Work order: Reproduce what is written in the records below exactly, and leave out the images.
Dataset records Block Start
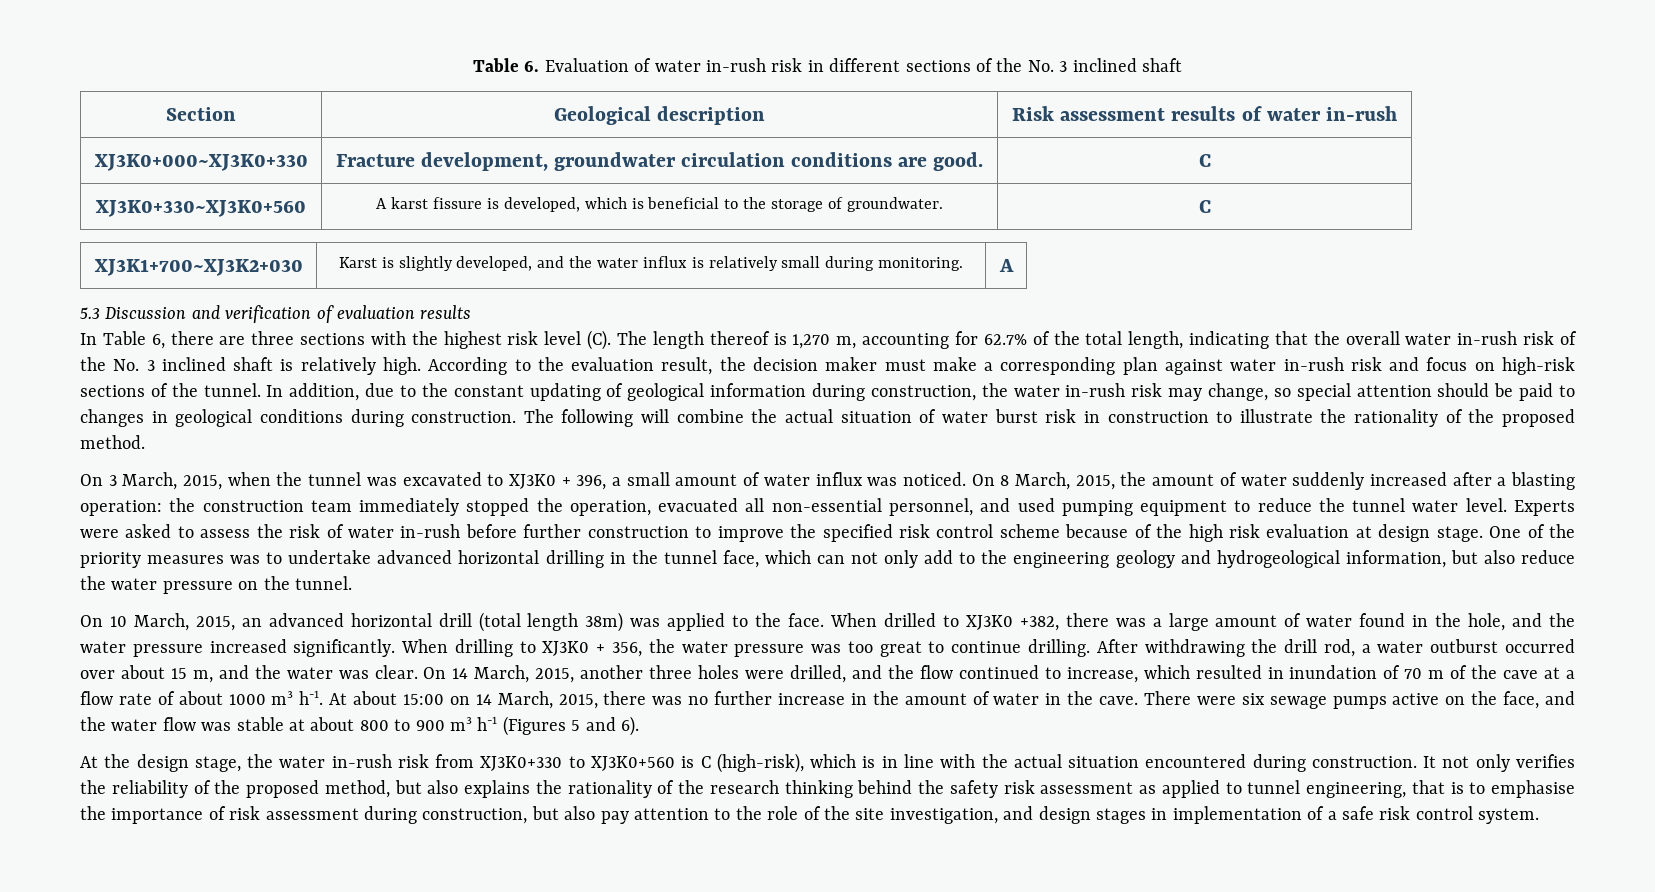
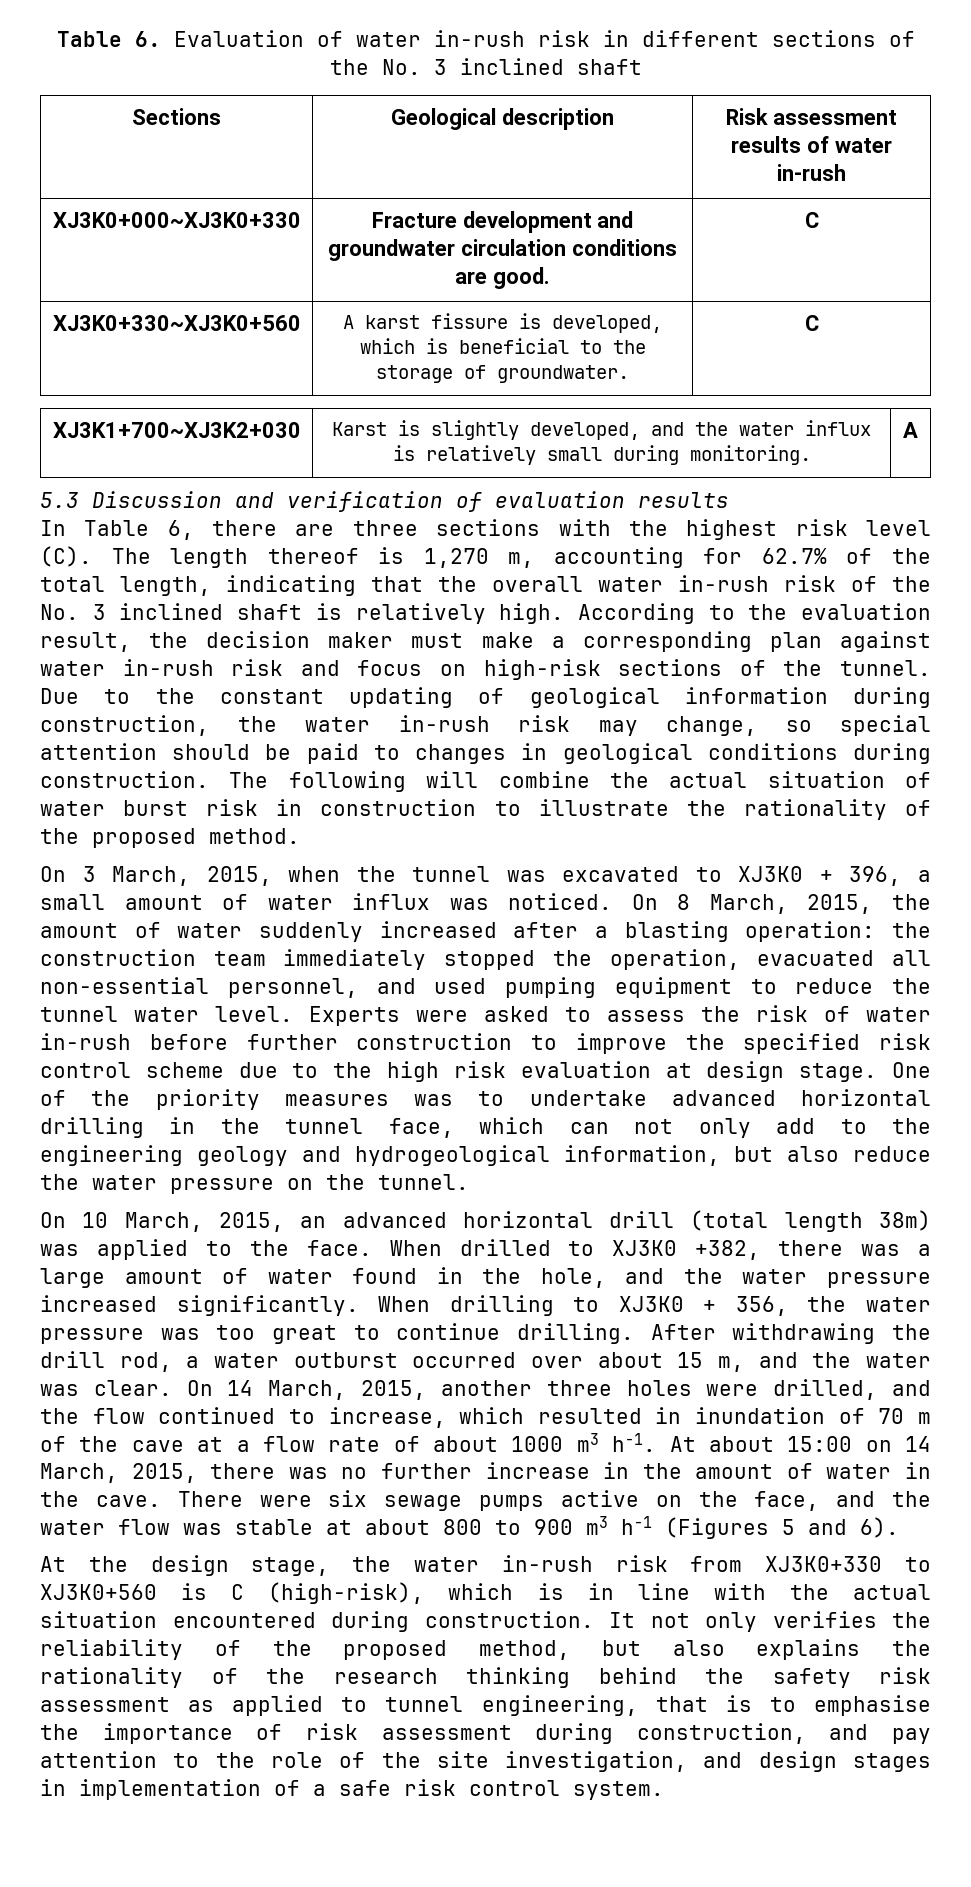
[166,107,236,121] Section -> [132,108,221,125] Sections
[420,152,548,171] development, -> [462,211,634,233] development and
[266,383,395,401] In addition, due -> [40,688,79,704] Due
[1065,524,1152,538] because of -> [238,1062,319,1078] due to
[531,806,596,820] but also -> [829,1724,869,1740] and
Dataset records Block End
Answer below:
[166,107,236,121] Section -> [132,108,221,125] Sections
[420,152,548,171] development, -> [462,211,634,233] development and
[266,383,395,401] In addition, due -> [40,688,79,704] Due
[1065,524,1152,538] because of -> [238,1062,319,1078] due to
[531,806,596,820] but also -> [829,1724,869,1740] and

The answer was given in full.